Tuesday, October 25, 2005

Courtesy of Tani, we have today's tome:

I recently had a job change. This job change now involves me in driving through civilization for a change, and while it was fun driving with the bumkins, well, there's a reason why you don't live in Oz, but leave as fast as you can. This means that I have the commuter travel and in the Twin Cities area, this means that I get to drive the back-alley known as Interstate 394.

394 is like a box of chocolates. You never know when you're testing your acceleration from 0 to 70 or your brakes from 70 to 0 for no apparent reason. But this is not about that. This is about people that abuse karma.

394 recently opened up a "sane" lane. This means that people that pay a fee can drive in this unobstructed lane at pretty good speeds. Us plebes can only watch them. Or wish we had a second person so we could be in the sane lane, too. This isn't a plebian vs. patriarch issue. This is a plebian vs. retarded issue.

On good mornings, which would be non rain/snow/chemical spill mornings, the cost to use this sane lane from 494 to Downtown is 50 cents. That's 50 cents to drive 7.5 miles at roughtly 65 to 70 mph. No issues. Now, halfway to downtown, there is highway 100, which is your last point to get on the sane lane, and also the point at which you *have* to commit (it's separated by cement barriers at this point). At that point, it's 25 cents to downtown. Ok, now that you understand the basic premise, here's what I experienced this morning:

I get on onto 394. I accelerate up to 70 to merge in with traffic. No issues. I get to the far left lane next to the sane lane which is the fastest lane. And I sit there with about 10 feet to the car in front of me. There is a hulking pickup behind me. This pickup is driven by Satan. The car in front of me slows down, the pickup nearly rear ends me and high-beams me. We're down to 55, we getup to 60. The sane lane is clipping by at 70. The pickup is flashing me. It starts weaving like a NASCAR driver. I'm seriously wtf'd at this point. All my lights work (I can see them on his grill when he nearly rear-ends me every 10 seconds). There's no exhaust that indicates engine problems. All we're doing is going slower than the sane lane. The pickup behind me starts going nuts. Literally, it's like a meth addict back there driving down the highway. I'm seriously beginning to thing he's gonna die in the pickup, or he thinks I'm some sort of antiChrist. Slowly, ever so slowly we start to creep up. The sane lane is still whizzing by us.

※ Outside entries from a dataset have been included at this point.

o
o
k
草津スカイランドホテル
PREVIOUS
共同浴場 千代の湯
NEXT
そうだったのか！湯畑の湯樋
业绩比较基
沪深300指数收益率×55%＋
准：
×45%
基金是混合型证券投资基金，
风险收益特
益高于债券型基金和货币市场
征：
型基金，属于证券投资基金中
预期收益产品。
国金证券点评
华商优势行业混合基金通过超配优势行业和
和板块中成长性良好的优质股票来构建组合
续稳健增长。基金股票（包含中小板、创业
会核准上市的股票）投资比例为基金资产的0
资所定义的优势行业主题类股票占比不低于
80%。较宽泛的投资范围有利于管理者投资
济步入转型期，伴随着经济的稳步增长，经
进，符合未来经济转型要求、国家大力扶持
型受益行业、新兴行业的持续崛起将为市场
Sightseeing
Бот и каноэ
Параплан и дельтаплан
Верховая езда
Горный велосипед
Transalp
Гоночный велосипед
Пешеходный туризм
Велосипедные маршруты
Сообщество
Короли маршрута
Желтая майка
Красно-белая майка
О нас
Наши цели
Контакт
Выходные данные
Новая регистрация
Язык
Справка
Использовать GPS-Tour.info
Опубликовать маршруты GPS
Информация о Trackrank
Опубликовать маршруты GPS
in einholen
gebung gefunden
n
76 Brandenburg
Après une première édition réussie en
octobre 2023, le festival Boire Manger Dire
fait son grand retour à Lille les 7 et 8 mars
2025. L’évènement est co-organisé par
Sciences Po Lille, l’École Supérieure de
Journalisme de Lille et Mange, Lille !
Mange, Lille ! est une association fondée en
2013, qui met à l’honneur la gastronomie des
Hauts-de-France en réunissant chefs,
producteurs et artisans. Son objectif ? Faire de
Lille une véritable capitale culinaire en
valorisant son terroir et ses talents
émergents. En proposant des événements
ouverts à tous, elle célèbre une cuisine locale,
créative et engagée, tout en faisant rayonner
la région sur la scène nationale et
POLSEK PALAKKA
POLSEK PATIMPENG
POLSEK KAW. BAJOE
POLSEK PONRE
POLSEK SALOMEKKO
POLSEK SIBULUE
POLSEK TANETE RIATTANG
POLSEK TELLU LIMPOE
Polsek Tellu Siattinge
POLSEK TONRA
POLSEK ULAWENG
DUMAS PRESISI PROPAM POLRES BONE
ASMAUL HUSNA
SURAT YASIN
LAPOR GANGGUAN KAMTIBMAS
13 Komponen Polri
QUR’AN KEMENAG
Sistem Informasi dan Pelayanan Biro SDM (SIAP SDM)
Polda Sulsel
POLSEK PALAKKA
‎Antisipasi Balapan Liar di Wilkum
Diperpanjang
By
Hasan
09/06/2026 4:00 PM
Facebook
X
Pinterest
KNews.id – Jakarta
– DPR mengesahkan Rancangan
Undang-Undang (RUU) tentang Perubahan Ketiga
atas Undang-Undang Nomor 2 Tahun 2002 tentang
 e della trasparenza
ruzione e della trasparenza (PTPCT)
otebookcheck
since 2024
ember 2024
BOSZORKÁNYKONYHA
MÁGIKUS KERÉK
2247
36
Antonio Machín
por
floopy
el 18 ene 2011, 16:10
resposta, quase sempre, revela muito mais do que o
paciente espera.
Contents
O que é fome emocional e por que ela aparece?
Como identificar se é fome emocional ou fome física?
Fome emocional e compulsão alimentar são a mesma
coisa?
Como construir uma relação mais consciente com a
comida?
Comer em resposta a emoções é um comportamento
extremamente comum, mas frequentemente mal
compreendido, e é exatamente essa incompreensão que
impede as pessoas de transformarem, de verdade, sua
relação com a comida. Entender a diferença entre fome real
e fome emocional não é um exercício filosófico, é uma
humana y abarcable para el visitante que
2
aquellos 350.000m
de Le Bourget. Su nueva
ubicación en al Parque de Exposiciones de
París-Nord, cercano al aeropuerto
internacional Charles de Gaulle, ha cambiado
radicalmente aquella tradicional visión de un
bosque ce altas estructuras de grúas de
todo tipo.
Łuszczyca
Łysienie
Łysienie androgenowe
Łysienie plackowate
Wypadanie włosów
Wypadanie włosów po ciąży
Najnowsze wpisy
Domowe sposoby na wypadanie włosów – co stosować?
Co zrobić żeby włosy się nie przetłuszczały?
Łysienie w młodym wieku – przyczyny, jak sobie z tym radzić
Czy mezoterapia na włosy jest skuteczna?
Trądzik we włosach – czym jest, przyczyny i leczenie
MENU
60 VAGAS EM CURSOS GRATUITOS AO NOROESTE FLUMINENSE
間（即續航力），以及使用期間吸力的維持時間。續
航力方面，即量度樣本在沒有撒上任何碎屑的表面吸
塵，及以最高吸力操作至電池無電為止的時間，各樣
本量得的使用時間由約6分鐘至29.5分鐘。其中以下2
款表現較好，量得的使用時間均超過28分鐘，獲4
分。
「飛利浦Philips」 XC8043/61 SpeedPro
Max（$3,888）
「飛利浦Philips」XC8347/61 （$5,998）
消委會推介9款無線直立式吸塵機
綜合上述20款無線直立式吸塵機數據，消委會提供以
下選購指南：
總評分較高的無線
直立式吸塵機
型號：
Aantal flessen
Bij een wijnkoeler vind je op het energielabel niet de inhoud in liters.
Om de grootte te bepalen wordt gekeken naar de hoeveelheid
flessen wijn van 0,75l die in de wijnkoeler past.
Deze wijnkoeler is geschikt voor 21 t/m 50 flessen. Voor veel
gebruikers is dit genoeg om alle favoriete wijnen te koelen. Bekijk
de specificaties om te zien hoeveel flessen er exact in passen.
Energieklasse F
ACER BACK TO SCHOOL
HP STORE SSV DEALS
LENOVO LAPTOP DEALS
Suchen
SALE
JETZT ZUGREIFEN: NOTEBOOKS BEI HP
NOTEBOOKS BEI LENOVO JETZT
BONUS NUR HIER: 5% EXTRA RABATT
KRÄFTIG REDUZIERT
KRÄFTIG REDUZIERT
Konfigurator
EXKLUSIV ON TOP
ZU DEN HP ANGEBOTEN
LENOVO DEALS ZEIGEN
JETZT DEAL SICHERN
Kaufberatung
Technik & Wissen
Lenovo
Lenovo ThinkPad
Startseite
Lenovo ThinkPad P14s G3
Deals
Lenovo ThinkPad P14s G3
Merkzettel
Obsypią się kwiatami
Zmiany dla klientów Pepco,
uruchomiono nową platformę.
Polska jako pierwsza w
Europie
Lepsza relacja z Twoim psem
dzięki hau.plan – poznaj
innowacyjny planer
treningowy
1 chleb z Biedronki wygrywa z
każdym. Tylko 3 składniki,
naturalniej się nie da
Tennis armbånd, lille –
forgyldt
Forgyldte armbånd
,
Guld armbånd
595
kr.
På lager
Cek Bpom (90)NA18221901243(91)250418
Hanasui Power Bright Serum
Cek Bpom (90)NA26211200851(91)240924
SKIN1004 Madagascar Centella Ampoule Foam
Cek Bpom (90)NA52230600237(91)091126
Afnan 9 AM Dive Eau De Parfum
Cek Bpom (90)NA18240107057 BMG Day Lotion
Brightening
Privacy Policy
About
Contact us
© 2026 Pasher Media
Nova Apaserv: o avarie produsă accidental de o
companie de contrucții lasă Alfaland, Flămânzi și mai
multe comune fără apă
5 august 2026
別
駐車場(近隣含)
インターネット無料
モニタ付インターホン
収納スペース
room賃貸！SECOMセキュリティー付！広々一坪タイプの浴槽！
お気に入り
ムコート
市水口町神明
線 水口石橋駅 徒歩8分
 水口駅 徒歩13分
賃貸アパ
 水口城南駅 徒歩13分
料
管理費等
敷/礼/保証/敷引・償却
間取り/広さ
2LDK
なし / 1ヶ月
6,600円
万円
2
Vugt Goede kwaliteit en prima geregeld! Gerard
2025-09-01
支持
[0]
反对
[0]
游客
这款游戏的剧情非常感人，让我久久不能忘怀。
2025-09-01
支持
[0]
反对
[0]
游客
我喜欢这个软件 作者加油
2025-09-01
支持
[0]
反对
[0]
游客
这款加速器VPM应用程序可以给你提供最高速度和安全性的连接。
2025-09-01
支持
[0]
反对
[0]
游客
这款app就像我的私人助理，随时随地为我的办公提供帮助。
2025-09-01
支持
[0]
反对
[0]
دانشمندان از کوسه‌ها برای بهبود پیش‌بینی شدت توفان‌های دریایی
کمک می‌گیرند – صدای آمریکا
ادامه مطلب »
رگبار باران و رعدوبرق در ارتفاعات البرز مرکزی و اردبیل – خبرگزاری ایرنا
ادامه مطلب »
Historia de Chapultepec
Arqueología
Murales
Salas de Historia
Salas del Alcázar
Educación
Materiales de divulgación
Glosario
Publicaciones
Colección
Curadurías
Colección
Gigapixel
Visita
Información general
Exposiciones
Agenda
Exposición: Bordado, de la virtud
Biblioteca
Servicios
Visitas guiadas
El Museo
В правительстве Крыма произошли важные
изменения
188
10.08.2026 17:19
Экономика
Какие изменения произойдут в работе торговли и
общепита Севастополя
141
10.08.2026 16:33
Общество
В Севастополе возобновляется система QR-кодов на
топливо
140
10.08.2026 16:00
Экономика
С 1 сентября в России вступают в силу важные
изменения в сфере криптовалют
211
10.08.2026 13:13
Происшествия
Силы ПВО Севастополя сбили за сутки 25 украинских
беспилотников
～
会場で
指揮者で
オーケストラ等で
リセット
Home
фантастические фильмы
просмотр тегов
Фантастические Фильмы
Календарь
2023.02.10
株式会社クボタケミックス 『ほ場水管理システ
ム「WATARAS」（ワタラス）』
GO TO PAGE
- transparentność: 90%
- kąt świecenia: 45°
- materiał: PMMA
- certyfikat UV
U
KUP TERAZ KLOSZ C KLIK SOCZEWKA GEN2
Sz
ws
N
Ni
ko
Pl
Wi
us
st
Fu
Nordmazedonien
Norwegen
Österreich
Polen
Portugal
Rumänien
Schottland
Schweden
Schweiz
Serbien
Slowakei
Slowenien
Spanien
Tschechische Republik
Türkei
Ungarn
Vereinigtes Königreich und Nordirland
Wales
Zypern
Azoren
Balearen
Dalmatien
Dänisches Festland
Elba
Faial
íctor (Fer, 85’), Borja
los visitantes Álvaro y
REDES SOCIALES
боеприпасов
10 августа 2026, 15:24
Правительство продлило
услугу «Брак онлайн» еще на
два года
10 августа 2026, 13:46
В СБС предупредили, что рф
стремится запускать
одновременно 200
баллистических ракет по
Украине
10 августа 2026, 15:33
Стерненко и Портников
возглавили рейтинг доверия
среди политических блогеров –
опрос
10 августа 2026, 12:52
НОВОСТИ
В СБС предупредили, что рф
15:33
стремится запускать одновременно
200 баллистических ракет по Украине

And then I see the last turn into the sane lane at highway 100. And he takes it. This entire time he was acting like tourette-tard on four wheels for me to somehow make the mile long caravan of cars go faster, and this numskull was trying to save 25 cents. 25 cents. There is a special part of hell reserved for people like this. You see, Karma is free. It's a univeral "common good" principle. When you abuse the common good for for a measly 25 cents, you take away from your ability to experience the joy that is humanity. You sink into a tar-pit of loathing and egotism that is only remedied by the Dantes 7.5th level of hell. That's the level where you're stuck in a booth dancing wearing only 6inch clear plastic high heals, garter belts, dancing to "I think we're alone now" by Tiffany while the viewers, for free, get to squirt water pistols filled with acid at you.